#### What to produce:
All of the records should be reproduced word for word, but no images may appear in the copy.

#### Dataset records:

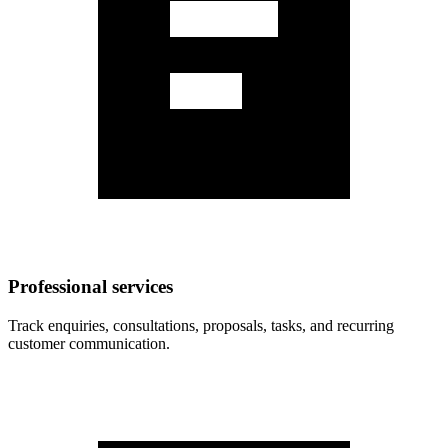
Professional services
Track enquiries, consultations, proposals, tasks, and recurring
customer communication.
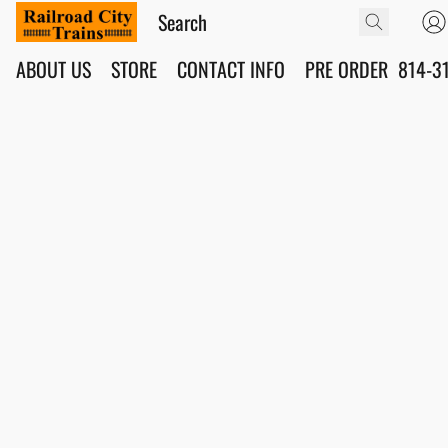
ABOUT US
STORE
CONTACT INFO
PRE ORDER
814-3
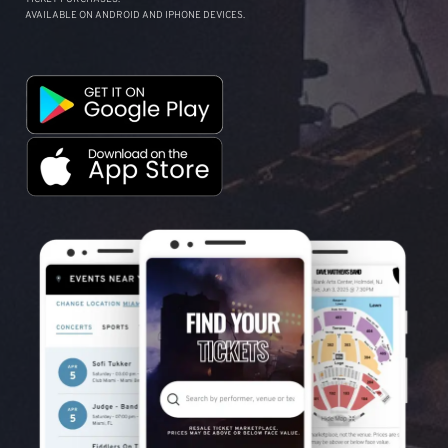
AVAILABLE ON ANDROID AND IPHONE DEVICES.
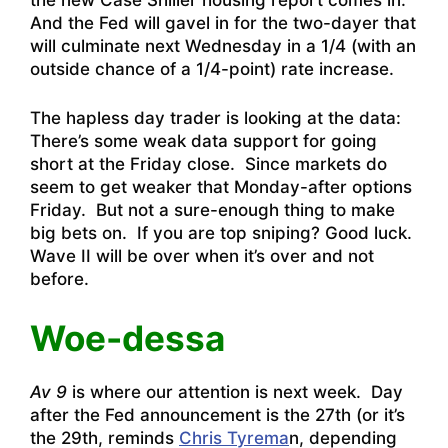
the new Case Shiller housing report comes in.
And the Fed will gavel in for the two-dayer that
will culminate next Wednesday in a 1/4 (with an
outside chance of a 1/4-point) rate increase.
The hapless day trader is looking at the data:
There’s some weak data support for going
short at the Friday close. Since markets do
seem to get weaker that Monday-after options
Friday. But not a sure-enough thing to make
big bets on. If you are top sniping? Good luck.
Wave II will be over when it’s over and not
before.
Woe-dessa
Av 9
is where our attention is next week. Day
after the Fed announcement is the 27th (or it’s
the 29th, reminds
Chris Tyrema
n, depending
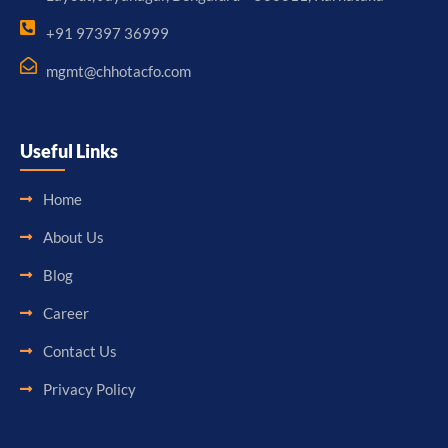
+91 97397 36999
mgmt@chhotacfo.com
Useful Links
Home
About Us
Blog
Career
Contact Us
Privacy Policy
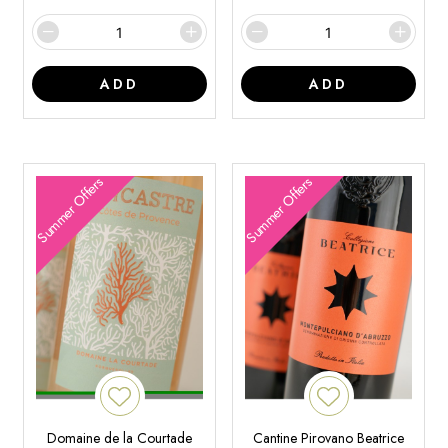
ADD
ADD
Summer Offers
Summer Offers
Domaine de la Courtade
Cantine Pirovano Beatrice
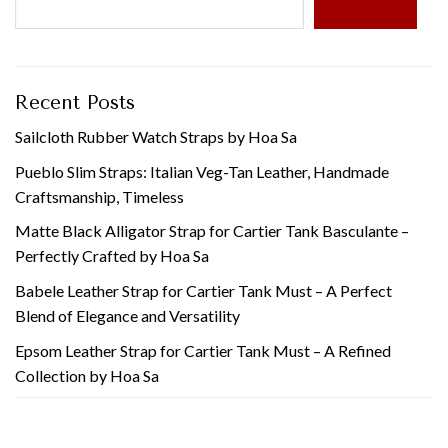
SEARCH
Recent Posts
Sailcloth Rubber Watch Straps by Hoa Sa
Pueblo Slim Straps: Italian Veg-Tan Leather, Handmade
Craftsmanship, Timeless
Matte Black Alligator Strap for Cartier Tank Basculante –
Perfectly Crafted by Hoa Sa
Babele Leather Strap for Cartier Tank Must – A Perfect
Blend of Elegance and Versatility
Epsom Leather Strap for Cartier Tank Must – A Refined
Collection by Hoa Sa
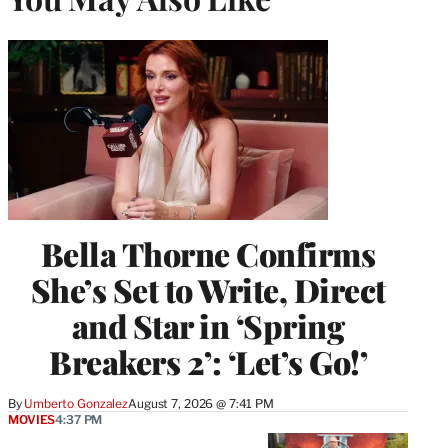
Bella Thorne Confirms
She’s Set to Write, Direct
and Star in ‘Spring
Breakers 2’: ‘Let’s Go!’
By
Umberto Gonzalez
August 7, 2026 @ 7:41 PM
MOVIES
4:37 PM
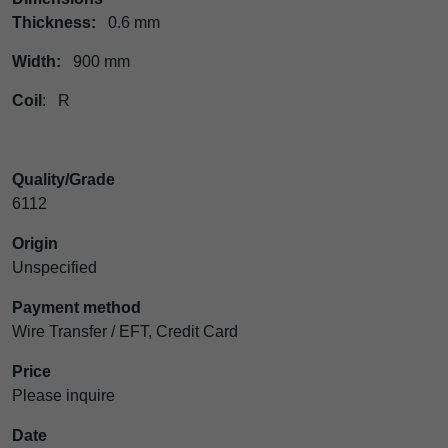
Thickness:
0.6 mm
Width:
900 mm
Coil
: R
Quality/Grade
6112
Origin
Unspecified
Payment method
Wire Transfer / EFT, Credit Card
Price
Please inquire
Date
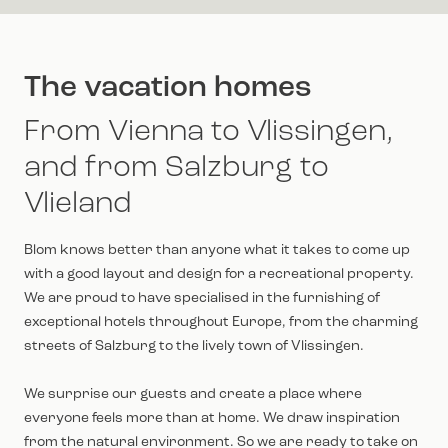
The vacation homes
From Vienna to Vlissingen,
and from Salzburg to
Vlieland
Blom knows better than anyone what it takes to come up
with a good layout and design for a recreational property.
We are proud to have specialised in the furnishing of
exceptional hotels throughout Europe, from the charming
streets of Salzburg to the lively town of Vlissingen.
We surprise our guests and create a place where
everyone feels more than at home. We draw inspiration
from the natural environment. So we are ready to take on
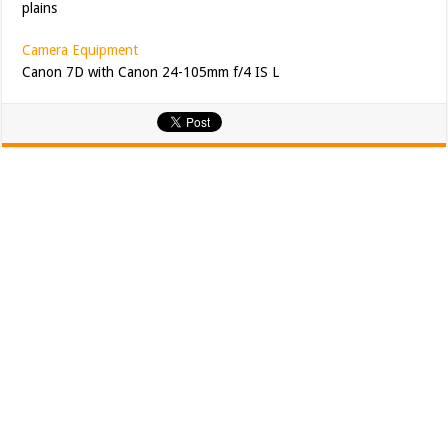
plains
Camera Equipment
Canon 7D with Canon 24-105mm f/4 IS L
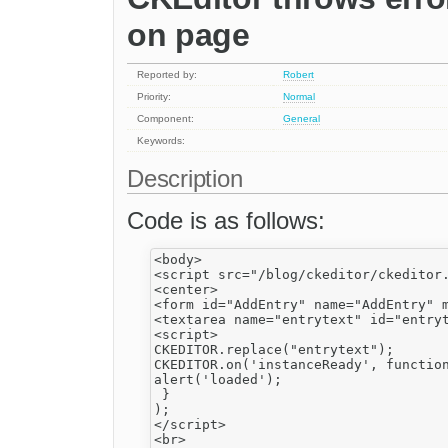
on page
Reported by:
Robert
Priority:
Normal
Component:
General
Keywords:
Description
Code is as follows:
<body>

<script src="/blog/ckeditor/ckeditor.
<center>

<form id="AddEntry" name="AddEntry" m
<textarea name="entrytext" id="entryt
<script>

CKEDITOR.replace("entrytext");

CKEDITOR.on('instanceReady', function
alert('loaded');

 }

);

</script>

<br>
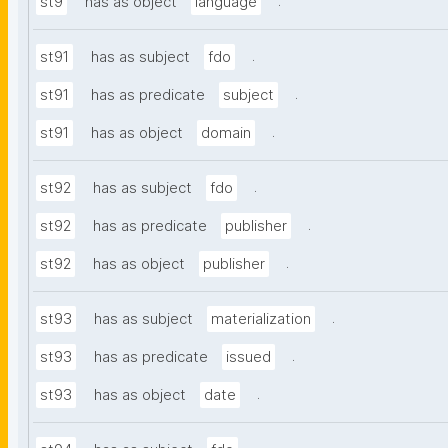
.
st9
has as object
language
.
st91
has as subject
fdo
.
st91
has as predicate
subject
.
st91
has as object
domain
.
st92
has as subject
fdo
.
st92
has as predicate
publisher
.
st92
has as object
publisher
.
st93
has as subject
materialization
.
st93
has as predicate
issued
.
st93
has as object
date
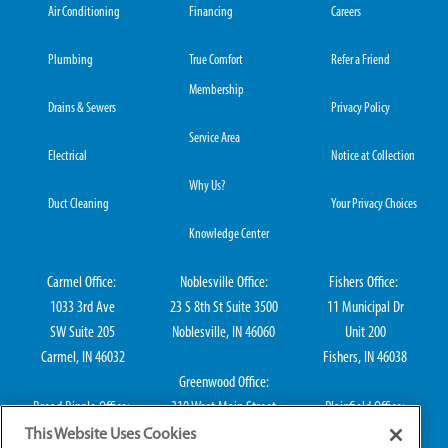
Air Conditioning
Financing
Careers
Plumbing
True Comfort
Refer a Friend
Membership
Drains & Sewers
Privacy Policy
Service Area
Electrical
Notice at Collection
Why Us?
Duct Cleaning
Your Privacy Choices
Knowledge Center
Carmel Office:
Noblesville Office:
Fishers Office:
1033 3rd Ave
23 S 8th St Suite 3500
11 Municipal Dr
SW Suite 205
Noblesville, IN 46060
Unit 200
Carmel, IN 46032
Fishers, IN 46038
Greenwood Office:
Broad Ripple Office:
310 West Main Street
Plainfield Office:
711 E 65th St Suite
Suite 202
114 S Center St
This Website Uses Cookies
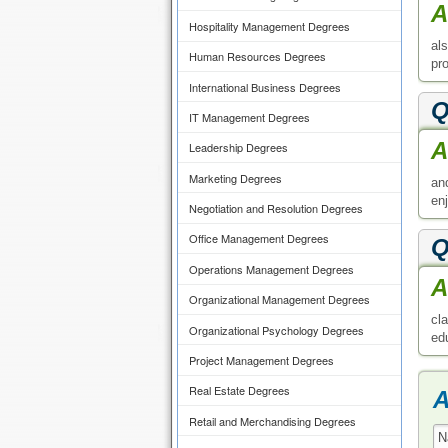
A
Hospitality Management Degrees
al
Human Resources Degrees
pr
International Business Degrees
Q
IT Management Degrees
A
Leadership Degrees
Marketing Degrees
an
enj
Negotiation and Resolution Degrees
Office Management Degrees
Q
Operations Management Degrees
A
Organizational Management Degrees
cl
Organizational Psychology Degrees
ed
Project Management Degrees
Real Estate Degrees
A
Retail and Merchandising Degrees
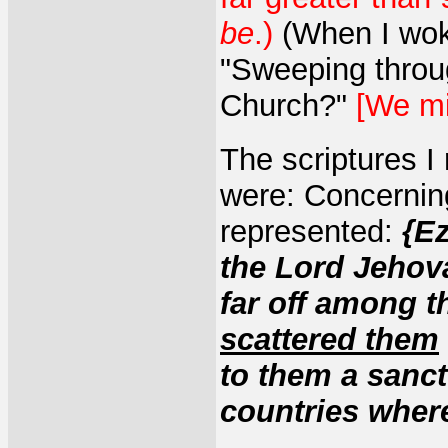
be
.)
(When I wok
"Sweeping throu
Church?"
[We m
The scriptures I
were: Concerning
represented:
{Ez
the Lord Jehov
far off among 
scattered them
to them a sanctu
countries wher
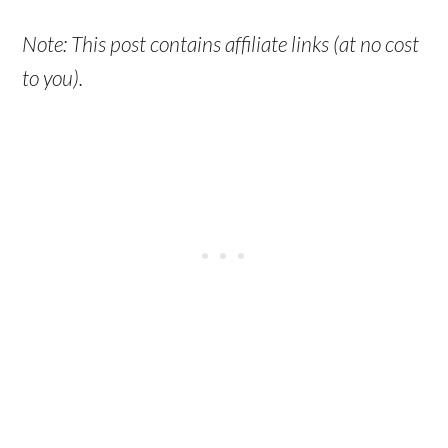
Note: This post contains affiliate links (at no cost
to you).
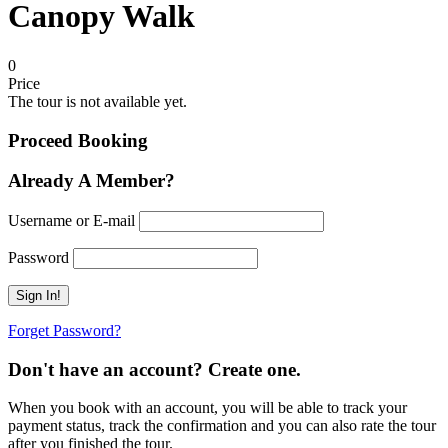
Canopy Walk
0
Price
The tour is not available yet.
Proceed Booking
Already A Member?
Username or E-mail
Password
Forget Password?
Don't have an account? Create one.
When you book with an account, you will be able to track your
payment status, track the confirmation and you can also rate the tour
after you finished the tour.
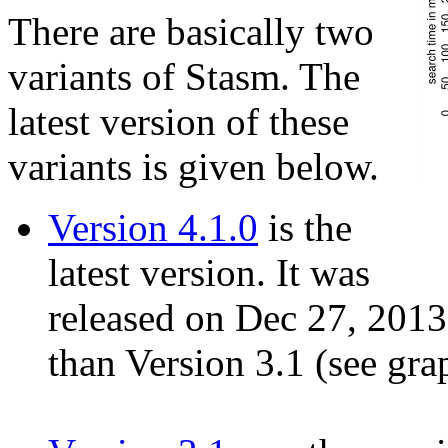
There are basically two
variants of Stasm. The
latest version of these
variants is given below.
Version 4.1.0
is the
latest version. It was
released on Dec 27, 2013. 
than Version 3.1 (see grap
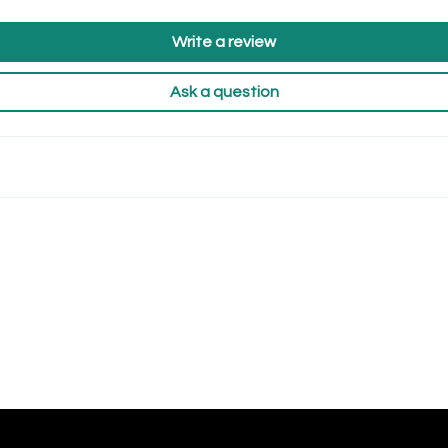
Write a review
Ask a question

#### Result of the exercise:
Professional services
Track enquiries, consultations, proposals, tasks, and recurring
customer communication.
ABOUT US
STORE
CONTACT INFO
PRE ORDER
814-3
AVAILABLE ON ANDROID AND IPHONE DEVICES.
the new Case Shiller housing report comes in.
And the Fed will gavel in for the two-dayer that
will culminate next Wednesday in a 1/4 (with an
outside chance of a 1/4-point) rate increase.
The hapless day trader is looking at the data:
There’s some weak data support for going
short at the Friday close. Since markets do
seem to get weaker that Monday-after options
Friday. But not a sure-enough thing to make
big bets on. If you are top sniping? Good luck.
Wave II will be over when it’s over and not
before.
Woe-dessa
Av 9
is where our attention is next week. Day
after the Fed announcement is the 27th (or it’s
the 29th, reminds
Chris Tyrema
n, depending
+91 97397 36999
mgmt@chhotacfo.com
Useful Links
Home
About Us
Blog
Career
Contact Us
Privacy Policy
ADD
ADD
Summer Offers
Summer Offers
Domaine de la Courtade
Cantine Pirovano Beatrice
SEARCH
Recent Posts
Sailcloth Rubber Watch Straps by Hoa Sa
Pueblo Slim Straps: Italian Veg-Tan Leather, Handmade
Craftsmanship, Timeless
Matte Black Alligator Strap for Cartier Tank Basculante –
Perfectly Crafted by Hoa Sa
Babele Leather Strap for Cartier Tank Must – A Perfect
Blend of Elegance and Versatility
Epsom Leather Strap for Cartier Tank Must – A Refined
Collection by Hoa Sa
Bella Thorne Confirms
She’s Set to Write, Direct
and Star in ‘Spring
Breakers 2’: ‘Let’s Go!’
By
Umberto Gonzalez
August 7, 2026 @ 7:41 PM
MOVIES
4:37 PM
Thickness:
0.6 mm
Width:
900 mm
Coil
: R
Quality/Grade
6112
Origin
Unspecified
Payment method
Wire Transfer / EFT, Credit Card
Price
Please inquire
Date
The vacation homes
From Vienna to Vlissingen,
and from Salzburg to
Vlieland
Blom knows better than anyone what it takes to come up
with a good layout and design for a recreational property.
We are proud to have specialised in the furnishing of
exceptional hotels throughout Europe, from the charming
streets of Salzburg to the lively town of Vlissingen.
We surprise our guests and create a place where
everyone feels more than at home. We draw inspiration
from the natural environment. So we are ready to take on
plains
Camera Equipment
Canon 7D with Canon 24-105mm f/4 IS L
on page
Reported by:
Robert
Priority:
Normal
Component:
General
Keywords:
Description
Code is as follows:
<body>

<script src="/blog/ckeditor/ckeditor.
<center>

<form id="AddEntry" name="AddEntry" m
<textarea name="entrytext" id="entryt
<script>

CKEDITOR.replace("entrytext");

CKEDITOR.on('instanceReady', function
alert('loaded');

 }

);

</script>

<br>
.
st9
has as object
language
.
st91
has as subject
fdo
.
st91
has as predicate
subject
.
st91
has as object
domain
.
st92
has as subject
fdo
.
st92
has as predicate
publisher
.
st92
has as object
publisher
.
st93
has as subject
materialization
.
st93
has as predicate
issued
.
st93
has as object
date
Air Conditioning
Financing
Careers
Plumbing
True Comfort
Refer a Friend
Membership
Drains & Sewers
Privacy Policy
Service Area
Electrical
Notice at Collection
Why Us?
Duct Cleaning
Your Privacy Choices
Knowledge Center
Carmel Office:
Noblesville Office:
Fishers Office:
1033 3rd Ave
23 S 8th St Suite 3500
11 Municipal Dr
SW Suite 205
Noblesville, IN 46060
Unit 200
Carmel, IN 46032
Fishers, IN 46038
Greenwood Office:
Broad Ripple Office:
310 West Main Street
Plainfield Office:
711 E 65th St Suite
Suite 202
114 S Center St
This Website Uses Cookies
A
Hospitality Management Degrees
al
Human Resources Degrees
pr
International Business Degrees
Q
IT Management Degrees
A
Leadership Degrees
Marketing Degrees
an
enj
Negotiation and Resolution Degrees
Office Management Degrees
Q
Operations Management Degrees
A
Organizational Management Degrees
cl
Organizational Psychology Degrees
ed
Project Management Degrees
Real Estate Degrees
A
Retail and Merchandising Degrees
be
.)
(When I wok
"Sweeping throu
Church?"
[We m
The scriptures I
were: Concerning
represented:
{Ez
the Lord Jehov
far off among 
scattered them
to them a sanctu
countries wher
Note: This post contains affiliate links (at no cost
to you).
Canopy Walk
0
Price
The tour is not available yet.
Proceed Booking
Already A Member?
Username or E-mail
Password
Forget Password?
Don't have an account? Create one.
When you book with an account, you will be able to track your
payment status, track the confirmation and you can also rate the tour
after you finished the tour.
There are basically two
variants of Stasm. The
latest version of these
variants is given below.
Version 4.1.0
is the
latest version. It was
released on Dec 27, 2013. 
than Version 3.1 (see grap
Write a review
Ask a question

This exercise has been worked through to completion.